◆ **WHAT IS BEING ASKED**:
Return every line from the one with "usqueda de imagenes de" through the one with "Nuevos CSUR", inclusive, exactly as it appears below.

(DATA FOR THE TASK)

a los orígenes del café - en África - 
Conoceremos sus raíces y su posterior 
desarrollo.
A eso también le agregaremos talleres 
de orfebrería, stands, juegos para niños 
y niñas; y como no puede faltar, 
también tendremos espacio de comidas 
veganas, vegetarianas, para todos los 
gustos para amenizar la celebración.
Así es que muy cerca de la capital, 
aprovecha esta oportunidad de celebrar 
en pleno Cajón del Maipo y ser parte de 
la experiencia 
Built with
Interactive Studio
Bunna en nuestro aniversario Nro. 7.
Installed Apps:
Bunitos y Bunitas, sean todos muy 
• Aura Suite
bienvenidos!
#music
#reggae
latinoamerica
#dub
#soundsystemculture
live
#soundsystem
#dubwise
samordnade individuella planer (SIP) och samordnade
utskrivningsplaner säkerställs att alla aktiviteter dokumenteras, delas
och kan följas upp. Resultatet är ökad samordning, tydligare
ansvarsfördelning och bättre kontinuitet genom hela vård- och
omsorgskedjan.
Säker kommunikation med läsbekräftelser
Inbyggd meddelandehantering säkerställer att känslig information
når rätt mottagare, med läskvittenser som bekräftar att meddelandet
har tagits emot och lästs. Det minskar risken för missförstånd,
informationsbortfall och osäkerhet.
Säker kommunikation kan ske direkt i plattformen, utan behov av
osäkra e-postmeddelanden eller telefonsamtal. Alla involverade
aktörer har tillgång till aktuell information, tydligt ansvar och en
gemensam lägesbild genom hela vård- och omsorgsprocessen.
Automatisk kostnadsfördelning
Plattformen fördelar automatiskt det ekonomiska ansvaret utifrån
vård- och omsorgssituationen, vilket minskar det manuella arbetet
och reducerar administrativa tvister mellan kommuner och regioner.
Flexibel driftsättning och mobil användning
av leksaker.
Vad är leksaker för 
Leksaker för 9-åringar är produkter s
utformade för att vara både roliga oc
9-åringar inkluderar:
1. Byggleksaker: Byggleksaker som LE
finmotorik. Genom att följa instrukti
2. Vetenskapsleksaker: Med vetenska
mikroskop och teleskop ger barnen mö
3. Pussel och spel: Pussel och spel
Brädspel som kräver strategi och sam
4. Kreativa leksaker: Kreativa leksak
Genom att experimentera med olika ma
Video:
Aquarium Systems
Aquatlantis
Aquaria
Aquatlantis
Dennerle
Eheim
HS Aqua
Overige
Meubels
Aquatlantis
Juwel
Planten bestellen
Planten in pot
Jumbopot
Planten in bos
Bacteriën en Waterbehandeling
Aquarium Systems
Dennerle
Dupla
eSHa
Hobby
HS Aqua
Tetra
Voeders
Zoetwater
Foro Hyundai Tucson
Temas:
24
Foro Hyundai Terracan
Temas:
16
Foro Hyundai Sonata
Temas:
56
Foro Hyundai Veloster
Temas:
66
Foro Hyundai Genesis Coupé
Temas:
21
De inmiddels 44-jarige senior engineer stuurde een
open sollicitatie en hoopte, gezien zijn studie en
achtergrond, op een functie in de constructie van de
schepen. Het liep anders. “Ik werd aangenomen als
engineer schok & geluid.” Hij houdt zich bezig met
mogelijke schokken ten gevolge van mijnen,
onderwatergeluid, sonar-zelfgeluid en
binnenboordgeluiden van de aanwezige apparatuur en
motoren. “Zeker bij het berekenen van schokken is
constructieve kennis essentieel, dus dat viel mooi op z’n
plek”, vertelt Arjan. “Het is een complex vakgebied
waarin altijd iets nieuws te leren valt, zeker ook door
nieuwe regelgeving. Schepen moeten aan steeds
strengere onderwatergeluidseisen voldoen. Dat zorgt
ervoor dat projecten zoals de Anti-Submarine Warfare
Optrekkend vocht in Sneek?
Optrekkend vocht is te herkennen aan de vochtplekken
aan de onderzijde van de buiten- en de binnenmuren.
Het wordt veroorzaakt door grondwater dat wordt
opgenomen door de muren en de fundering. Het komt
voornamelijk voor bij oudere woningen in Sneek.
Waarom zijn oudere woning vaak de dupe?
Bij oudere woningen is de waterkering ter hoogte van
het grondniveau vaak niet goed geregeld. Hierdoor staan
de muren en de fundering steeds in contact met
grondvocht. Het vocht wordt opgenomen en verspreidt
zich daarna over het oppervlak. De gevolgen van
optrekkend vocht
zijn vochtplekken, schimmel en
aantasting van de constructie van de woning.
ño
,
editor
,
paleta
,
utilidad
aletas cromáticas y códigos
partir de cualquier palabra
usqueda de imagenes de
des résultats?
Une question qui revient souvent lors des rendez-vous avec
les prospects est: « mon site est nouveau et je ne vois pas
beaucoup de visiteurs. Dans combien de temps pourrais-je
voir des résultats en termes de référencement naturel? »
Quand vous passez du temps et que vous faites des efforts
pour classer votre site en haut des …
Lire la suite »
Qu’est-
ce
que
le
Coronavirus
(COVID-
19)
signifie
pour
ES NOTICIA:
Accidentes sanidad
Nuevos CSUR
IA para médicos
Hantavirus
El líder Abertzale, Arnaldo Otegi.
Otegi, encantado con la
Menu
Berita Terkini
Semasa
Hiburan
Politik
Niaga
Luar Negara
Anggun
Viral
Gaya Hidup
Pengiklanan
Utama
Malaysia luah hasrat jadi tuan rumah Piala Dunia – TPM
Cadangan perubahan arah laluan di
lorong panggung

(End DATA FOR THE TASK)

◆ **SOLUTION BELOW**:
usqueda de imagenes de
des résultats?
Une question qui revient souvent lors des rendez-vous avec
les prospects est: « mon site est nouveau et je ne vois pas
beaucoup de visiteurs. Dans combien de temps pourrais-je
voir des résultats en termes de référencement naturel? »
Quand vous passez du temps et que vous faites des efforts
pour classer votre site en haut des …
Lire la suite »
Qu’est-
ce
que
le
Coronavirus
(COVID-
19)
signifie
pour
ES NOTICIA:
Accidentes sanidad
Nuevos CSUR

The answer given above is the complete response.